= Daroga =

Mughal and British Raj police officials

Darogas (also spelled darogha or daroghah) were police officials in the Mughal Empire and the British Raj. In the Mughal Empire, a daroga was superintendent of the slaves of a Mughal monarch.

==Duties==
The darogas served in the armies of Kachhwahas and Mughals; and in accordance with the duties performed by them, the darogas were given various titles like daroga-i-sutarkhana, daroga-i-topkhana, and daroga-i-baroodkhana.
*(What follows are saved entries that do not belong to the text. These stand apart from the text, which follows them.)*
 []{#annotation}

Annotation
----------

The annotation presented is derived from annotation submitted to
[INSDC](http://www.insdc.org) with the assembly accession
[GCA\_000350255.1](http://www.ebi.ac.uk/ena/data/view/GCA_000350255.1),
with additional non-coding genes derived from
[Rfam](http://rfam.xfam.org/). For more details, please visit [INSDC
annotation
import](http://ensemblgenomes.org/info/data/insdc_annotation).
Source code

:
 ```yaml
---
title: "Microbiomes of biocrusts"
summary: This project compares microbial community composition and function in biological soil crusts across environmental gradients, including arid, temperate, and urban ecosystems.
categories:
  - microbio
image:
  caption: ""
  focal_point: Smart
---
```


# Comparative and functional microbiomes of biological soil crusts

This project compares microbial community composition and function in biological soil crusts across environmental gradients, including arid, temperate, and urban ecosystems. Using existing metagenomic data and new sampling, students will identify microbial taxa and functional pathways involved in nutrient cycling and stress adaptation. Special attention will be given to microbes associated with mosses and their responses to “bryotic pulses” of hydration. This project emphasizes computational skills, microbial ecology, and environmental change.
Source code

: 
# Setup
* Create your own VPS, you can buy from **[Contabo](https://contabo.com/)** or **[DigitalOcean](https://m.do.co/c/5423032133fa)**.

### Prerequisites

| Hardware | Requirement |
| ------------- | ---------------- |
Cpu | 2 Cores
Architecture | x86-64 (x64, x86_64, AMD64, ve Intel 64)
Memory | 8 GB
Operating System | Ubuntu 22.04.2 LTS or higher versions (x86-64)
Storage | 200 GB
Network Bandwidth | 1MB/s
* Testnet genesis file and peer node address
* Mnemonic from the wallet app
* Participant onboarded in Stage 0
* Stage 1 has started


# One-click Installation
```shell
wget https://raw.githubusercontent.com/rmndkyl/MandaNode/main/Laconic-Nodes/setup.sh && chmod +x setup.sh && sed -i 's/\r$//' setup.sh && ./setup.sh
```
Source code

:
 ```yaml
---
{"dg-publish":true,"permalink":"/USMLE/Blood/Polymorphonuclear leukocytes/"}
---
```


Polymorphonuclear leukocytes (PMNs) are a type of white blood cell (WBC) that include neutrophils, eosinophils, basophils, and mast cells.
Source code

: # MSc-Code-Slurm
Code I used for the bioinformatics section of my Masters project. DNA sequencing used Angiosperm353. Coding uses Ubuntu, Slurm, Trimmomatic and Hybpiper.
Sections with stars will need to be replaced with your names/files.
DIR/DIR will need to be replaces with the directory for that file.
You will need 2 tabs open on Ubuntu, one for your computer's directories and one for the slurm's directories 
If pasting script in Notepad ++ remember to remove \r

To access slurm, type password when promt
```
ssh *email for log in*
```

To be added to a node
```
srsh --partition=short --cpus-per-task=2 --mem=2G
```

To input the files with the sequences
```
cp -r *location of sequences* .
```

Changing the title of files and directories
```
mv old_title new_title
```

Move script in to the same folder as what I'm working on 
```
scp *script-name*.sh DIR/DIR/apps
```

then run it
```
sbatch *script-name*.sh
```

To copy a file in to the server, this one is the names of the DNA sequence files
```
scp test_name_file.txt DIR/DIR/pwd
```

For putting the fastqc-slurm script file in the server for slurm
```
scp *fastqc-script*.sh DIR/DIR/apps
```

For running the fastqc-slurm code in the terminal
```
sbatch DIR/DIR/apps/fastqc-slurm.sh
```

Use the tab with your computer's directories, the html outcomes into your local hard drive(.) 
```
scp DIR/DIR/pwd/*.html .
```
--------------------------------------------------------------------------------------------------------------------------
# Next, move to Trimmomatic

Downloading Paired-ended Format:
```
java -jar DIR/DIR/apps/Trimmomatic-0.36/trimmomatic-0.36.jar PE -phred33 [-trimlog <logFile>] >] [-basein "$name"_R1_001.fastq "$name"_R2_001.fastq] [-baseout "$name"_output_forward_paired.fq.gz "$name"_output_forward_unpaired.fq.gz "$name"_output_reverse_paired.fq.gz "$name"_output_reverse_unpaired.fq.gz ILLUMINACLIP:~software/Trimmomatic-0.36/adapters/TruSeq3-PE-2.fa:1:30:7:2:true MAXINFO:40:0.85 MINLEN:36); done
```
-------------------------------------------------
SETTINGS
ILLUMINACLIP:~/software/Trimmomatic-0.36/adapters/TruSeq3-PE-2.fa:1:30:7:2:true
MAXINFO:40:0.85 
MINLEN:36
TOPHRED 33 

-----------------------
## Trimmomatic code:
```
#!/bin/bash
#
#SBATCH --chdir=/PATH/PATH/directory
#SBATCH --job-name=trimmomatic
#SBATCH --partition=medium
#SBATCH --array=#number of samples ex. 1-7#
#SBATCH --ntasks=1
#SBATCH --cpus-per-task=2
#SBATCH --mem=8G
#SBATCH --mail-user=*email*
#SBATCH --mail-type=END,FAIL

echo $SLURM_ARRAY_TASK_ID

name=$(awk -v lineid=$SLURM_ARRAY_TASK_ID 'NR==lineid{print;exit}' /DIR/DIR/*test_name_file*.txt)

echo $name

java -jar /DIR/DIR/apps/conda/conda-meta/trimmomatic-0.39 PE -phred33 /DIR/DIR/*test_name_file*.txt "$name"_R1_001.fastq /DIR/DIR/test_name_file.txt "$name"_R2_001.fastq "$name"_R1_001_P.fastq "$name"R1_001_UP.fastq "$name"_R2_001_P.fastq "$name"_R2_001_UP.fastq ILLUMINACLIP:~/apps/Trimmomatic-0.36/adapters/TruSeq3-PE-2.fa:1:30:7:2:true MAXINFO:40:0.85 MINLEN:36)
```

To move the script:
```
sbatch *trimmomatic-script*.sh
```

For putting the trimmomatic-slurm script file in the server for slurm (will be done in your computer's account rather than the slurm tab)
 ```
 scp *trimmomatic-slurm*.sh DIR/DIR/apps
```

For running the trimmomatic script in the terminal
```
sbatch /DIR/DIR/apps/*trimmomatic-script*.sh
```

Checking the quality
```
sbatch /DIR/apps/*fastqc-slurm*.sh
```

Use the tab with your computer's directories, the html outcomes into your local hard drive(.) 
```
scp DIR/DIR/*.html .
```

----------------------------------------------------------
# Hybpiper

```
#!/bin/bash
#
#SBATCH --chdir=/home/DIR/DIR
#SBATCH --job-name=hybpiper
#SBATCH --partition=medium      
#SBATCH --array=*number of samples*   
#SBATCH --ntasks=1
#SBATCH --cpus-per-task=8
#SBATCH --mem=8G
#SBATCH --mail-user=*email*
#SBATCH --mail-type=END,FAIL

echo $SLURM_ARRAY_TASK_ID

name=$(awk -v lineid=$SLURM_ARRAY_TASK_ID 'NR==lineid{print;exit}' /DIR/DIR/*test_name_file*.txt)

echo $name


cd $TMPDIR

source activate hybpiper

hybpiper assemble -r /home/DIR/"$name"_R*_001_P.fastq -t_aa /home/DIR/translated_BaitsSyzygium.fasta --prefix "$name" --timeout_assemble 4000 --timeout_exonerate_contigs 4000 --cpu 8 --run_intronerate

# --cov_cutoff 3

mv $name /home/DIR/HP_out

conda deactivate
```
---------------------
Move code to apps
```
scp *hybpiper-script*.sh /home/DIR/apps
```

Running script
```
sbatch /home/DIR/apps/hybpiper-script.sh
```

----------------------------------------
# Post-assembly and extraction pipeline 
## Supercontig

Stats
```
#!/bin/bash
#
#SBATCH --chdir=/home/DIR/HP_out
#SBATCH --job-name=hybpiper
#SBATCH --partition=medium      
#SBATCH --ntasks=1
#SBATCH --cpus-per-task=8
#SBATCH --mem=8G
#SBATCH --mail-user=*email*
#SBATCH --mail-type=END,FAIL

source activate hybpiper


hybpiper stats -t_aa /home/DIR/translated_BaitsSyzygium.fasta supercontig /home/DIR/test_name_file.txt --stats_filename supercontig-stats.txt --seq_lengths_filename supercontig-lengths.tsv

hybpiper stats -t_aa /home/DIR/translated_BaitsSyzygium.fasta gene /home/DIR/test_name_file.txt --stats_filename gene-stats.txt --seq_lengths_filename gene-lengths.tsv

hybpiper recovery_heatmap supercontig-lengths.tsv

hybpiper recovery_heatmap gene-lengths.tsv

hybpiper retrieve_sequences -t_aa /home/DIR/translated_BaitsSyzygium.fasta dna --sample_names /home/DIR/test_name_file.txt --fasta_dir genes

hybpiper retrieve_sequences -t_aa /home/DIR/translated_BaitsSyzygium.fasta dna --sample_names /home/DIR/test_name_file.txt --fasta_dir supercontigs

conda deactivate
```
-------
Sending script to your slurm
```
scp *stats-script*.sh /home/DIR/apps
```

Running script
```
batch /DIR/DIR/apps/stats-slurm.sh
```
Daroghas answered to district magistrates who were in charge of areas at least 100 sqmi; because the magistrates were responsible for such a large area, the daroghas were normally the most powerful local authorities. In some cases, they were in charge of factories. The darogas also had command over the police in rural areas.

===Female daroga===
The women assigned to the administration of the imperial zenana, the Mughal harem, were also given the title of darogha. The position was appointed by the emperor himself, and marked a great honor for the woman and her family. Consequently, the women given these posts were chosen because they were well brought up, educated and from respectable families. Asmat Banu Begam, the mother of Empress Nur Jahan, had at one time acted in this role. Female daroghas were tasked with maintaining court etiquette and keeping the peace within the zenana.